Du film je ne dirai rien ce soir, si exténuée suis que je garde pour demain que je réserve à la reconstitution de mes forces.. . juste que je l’ai aimé malgré peut-être un petit quart d’heure de trop et le charme d’une séquence montrant un spationaute pleurant et souriant en voyant une larme flotter en apesanteur (séquence pas totalement choisie au hasard).

mardi, février 10, 2026

Lundi un film

 


L’attente sans fin

Oh que vienne le printemps

et sa tendresse



Pour des courses alimentaires et autres, un tour le matin rue de la République.

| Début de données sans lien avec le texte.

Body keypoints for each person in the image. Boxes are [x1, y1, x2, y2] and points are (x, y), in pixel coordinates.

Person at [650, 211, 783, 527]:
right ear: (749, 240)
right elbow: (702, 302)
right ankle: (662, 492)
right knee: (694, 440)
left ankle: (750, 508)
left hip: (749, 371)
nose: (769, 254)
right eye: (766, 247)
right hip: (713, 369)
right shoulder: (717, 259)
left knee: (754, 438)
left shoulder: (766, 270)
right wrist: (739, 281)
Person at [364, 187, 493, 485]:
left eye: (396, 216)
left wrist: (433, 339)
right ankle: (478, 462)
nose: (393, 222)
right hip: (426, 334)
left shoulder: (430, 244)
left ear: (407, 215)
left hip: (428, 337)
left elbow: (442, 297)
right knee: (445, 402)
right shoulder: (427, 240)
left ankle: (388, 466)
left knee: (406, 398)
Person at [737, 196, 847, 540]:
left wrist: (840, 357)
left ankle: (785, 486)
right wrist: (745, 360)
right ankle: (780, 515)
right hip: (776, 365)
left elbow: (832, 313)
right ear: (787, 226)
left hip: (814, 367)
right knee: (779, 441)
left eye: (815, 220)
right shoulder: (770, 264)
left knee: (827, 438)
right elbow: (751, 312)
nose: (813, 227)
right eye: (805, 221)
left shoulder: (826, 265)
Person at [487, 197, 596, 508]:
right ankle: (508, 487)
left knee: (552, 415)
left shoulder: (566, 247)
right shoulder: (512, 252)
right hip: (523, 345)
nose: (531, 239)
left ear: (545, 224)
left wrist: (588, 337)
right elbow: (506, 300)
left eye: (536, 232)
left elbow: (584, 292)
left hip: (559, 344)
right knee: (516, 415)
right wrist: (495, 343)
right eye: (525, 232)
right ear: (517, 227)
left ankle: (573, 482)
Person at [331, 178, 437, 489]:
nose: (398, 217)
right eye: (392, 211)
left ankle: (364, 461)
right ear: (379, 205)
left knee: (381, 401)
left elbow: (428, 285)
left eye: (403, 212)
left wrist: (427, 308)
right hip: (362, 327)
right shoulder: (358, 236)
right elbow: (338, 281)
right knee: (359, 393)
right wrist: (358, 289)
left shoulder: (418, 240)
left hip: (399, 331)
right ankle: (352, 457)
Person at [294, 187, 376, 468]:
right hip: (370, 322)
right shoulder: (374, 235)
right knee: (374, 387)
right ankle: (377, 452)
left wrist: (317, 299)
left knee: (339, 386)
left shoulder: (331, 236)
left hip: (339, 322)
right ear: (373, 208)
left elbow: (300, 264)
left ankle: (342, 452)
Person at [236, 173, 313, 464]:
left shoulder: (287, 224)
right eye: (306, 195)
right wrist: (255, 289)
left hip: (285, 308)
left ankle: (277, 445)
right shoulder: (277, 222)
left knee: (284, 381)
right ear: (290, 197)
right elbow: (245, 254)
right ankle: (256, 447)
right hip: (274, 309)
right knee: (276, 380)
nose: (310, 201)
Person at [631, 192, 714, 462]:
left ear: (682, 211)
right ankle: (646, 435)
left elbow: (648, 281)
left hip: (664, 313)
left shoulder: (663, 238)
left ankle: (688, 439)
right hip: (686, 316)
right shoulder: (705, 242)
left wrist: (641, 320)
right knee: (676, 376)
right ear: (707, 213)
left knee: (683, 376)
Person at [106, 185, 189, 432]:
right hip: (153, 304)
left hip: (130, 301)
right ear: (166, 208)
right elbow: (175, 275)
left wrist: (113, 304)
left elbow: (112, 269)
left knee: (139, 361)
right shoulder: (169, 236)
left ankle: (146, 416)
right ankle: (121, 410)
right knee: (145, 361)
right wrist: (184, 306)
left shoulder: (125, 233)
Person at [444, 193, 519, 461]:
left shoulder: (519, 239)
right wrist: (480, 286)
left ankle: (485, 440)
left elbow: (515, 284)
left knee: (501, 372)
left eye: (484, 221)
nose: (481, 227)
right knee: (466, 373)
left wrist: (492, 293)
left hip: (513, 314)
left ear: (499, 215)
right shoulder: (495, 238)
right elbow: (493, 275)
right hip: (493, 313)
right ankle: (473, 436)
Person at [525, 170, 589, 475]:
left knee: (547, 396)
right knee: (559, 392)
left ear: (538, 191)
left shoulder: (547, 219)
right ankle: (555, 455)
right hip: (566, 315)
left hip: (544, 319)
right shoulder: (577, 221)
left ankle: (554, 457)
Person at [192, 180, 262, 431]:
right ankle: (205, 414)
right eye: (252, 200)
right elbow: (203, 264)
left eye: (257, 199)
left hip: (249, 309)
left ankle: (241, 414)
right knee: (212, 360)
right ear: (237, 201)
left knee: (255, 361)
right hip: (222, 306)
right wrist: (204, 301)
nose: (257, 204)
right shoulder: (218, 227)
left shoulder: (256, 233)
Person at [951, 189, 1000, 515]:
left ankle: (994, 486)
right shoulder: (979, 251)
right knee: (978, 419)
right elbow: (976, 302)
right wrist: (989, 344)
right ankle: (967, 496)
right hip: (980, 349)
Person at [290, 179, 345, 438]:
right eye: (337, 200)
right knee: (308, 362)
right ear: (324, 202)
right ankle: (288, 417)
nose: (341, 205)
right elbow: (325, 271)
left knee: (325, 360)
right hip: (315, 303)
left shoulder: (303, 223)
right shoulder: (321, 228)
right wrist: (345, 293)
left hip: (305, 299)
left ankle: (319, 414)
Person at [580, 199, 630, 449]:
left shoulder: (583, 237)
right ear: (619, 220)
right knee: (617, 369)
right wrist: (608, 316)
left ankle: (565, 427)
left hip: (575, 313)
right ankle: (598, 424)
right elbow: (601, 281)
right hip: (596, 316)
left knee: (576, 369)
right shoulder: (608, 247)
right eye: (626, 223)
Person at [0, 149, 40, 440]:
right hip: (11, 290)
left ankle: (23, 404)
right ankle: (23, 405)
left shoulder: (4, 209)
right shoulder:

En fin d’après-midi, je m’en suis allée vers Utopia-Manutention pour assister à « Baise-en-ville » de Martin Jauvat un des films les plus désirés de ma liste « pourquoi-pas ? », 



(une photo copiée/collée depuis le site du festival | cliquez sur le lien si le désirez | dont je recopie des fragments

Grand trentenaire languide, accroché comme une bernique au canapé de ses parents, heureux propriétaires d’un petit pavillon à Chelles (77). Surnommé Sprite il est le dernier rejeton (j’espère que non, disons le plus récent) de la lignée de héros assurément  glandeurs… En version banlieusarde le grand frère du Petit Nicolas, le. Petit cousin du grand Duduche, le neveu de Gaston Lagache, l’arrière-petit-fils de Buster Keaton… grand dadais désarmant, fermement décidé à étirer son adolescence le plus loin possible, au delà des limites socialement admises… Il aime s’éterniser en méditant dans son bain mais sa mère confisque la bonde de la baignoire pour qu’enfin il sr bouge et se décide à trouver un boulot. Mais pour cela il lui faut une voiture et il a abandonné les cours de conduite quand, sous le coup de son désarroi(on le découvre peu à peu avec sa copine il est retourné habiter chez ses parents et a peu à peu dépensé son petit avoir… commence alors la galère pour trouver un travail pour payer peu à peu les leçons de conduite à son épatante professeur, qui multiplie les emplois pour boucler son budget, puis galope à pied ou avec des changements de cars ou trains pour assurer sa présence aux chantiers de ménage post-fêtes arrosées avec d’inénarrables péripéties…

Le site juge que Martin Sauvat signe là une facétieuse comédie burlesque et poétique… et parle de l’esthétique pop du film



En rentrant, je me demandais qu’en dire, me tordant les pieds avec une petite allégresse intérieure, puisque oui je n’aime normalement pas  la « ligne claire » mais j’ai savouré les tons acidulés, alors oui j’étais parfois gênée de rire contre le silence du public qui derrière moi occupait le tiers de la salle, alors oui les plaisanteries sont absurdes (ça c’est admis) parfois un tantinet grossières selon les canons socialement admis ou plutôt exprimées avec des euphémismes idiots… mais le rire me venait, et la tendresse pour ces « paumés » (nos frères et soeurs).